(Beginning of Material for this exercise)
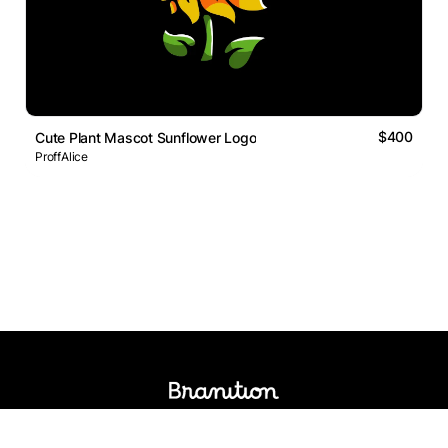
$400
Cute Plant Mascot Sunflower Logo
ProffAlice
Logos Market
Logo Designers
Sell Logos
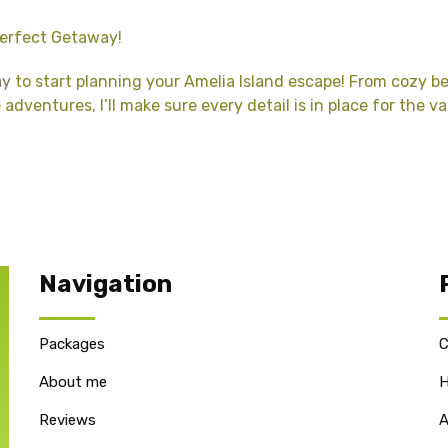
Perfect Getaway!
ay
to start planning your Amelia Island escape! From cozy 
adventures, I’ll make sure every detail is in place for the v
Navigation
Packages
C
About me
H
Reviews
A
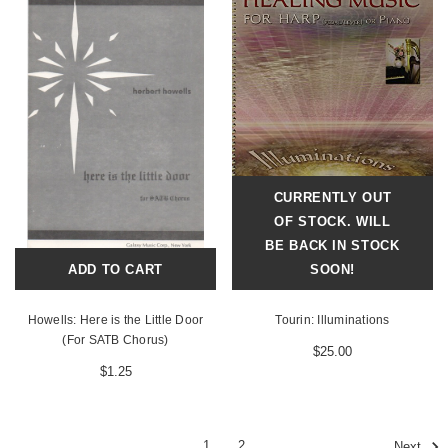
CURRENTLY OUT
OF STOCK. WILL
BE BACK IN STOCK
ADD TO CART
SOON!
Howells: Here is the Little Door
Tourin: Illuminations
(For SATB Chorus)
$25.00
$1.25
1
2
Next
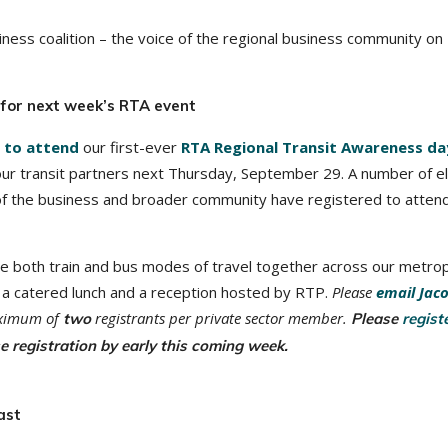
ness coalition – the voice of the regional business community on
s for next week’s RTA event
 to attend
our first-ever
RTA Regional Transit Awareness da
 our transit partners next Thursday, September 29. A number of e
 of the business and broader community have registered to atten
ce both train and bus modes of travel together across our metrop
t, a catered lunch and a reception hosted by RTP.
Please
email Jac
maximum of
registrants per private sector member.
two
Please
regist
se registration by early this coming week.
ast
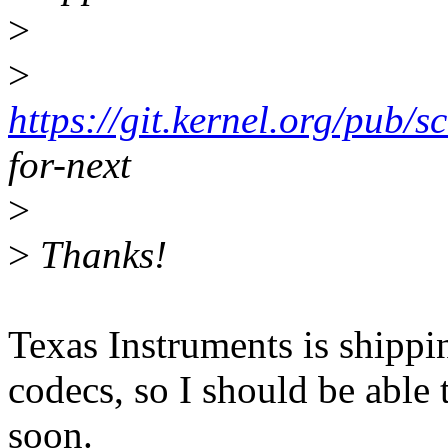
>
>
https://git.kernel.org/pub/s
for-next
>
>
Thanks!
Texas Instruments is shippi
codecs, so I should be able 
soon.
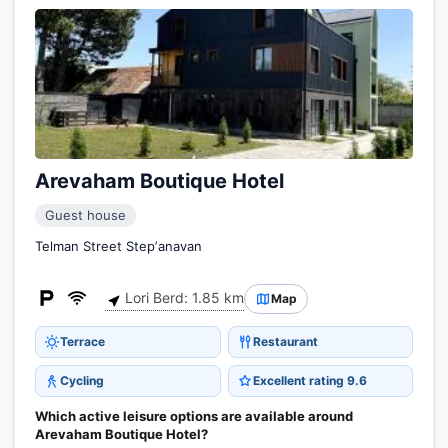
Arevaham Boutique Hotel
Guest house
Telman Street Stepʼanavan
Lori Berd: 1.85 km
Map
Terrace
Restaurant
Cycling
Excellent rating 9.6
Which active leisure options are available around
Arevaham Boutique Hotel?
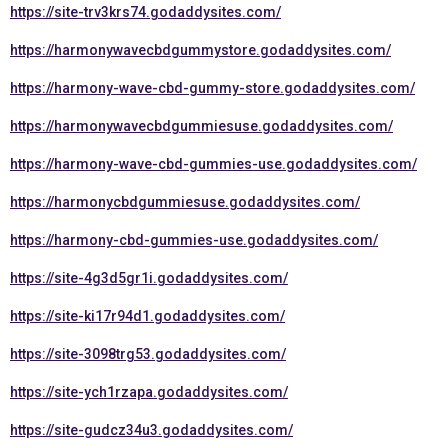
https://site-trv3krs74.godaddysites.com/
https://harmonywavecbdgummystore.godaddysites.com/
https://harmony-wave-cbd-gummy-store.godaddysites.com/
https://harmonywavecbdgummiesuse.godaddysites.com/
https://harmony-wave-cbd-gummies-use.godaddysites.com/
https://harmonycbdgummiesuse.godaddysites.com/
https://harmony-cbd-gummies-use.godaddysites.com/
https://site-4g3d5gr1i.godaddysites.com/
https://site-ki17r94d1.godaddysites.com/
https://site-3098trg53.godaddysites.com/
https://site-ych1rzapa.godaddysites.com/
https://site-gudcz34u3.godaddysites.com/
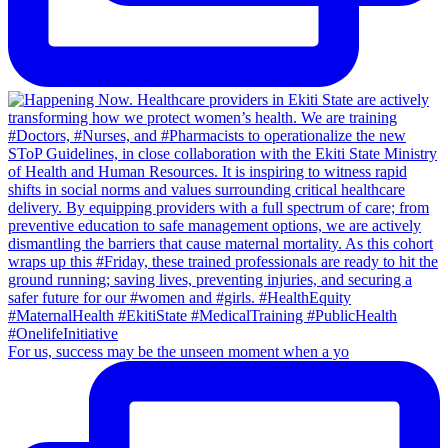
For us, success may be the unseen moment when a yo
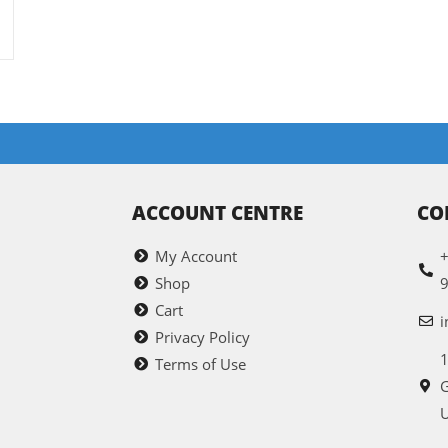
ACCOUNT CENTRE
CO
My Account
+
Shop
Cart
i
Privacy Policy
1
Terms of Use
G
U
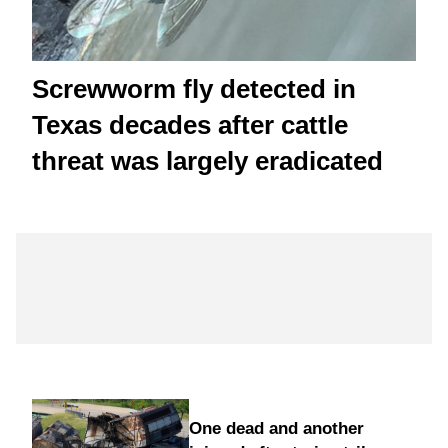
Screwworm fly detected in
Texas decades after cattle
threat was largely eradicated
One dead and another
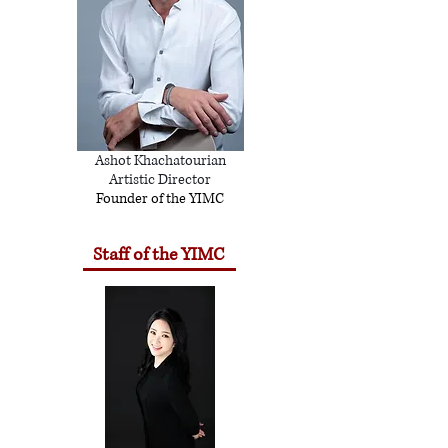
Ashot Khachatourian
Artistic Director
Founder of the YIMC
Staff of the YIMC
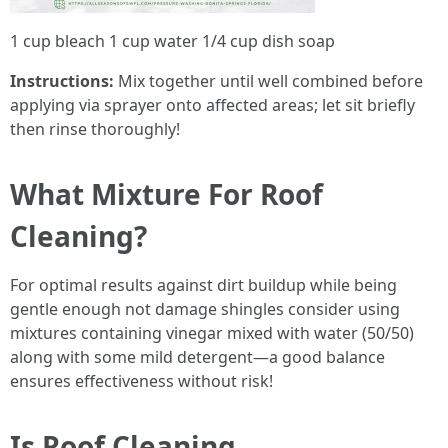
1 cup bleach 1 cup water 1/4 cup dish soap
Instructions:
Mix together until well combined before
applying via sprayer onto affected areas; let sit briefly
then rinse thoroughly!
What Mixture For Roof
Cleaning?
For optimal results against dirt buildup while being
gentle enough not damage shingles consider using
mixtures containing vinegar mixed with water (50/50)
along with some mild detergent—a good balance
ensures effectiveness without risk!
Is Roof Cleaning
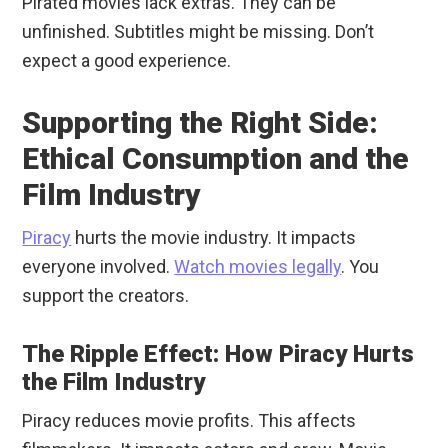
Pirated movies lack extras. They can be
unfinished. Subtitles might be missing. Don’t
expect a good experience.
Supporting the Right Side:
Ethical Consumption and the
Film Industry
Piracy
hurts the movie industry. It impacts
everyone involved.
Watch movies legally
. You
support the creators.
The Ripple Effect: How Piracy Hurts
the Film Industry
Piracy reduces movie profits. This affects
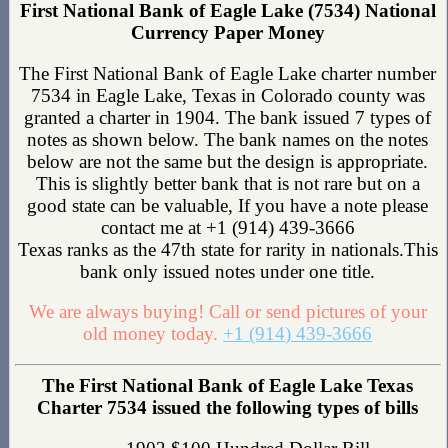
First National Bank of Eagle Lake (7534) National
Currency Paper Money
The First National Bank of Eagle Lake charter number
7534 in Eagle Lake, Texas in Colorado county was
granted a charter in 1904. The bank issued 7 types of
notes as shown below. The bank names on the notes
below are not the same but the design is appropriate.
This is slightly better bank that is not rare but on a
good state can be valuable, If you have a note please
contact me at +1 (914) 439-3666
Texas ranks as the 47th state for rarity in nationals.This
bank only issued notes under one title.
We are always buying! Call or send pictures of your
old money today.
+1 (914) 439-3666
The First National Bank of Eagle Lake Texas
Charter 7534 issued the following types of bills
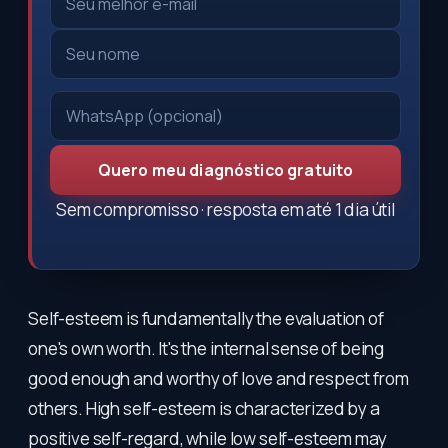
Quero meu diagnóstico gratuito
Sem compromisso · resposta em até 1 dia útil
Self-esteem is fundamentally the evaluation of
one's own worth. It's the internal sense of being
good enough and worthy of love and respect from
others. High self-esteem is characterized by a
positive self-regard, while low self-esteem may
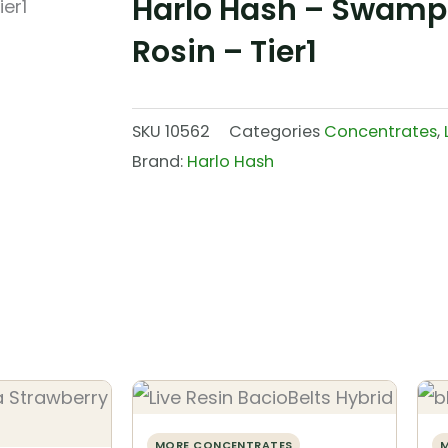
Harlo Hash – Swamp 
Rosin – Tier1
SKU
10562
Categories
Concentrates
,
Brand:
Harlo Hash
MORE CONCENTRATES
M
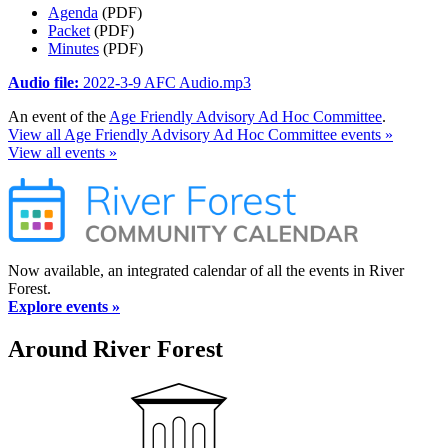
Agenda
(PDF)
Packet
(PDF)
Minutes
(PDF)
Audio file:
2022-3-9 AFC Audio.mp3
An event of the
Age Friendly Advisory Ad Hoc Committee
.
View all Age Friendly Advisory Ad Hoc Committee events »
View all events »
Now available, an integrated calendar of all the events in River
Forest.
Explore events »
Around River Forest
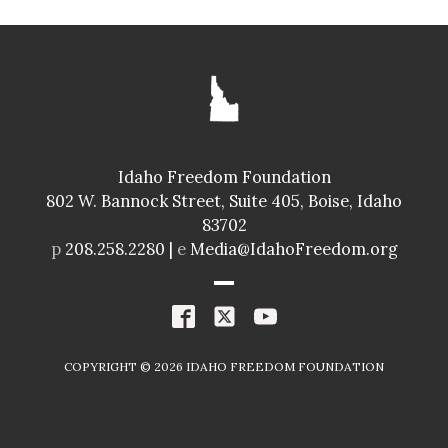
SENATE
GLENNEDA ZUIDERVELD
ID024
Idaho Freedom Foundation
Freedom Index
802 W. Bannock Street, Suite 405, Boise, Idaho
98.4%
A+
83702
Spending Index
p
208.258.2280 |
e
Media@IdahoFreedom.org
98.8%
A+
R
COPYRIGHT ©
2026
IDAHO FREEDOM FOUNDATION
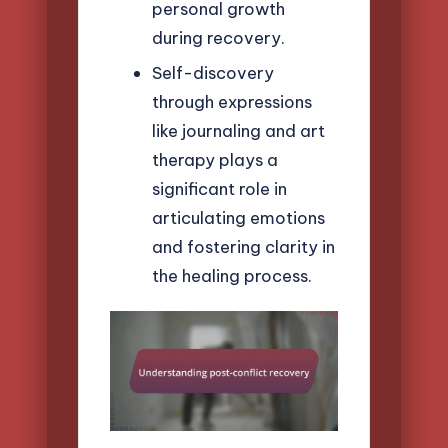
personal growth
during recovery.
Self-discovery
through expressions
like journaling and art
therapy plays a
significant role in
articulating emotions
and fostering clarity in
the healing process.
(End of Material for this exercise)
Collect the lines of the records that include the string "enough".

[Task response]
gentle enough not damage shingles consider using
good enough and worthy of love and respect from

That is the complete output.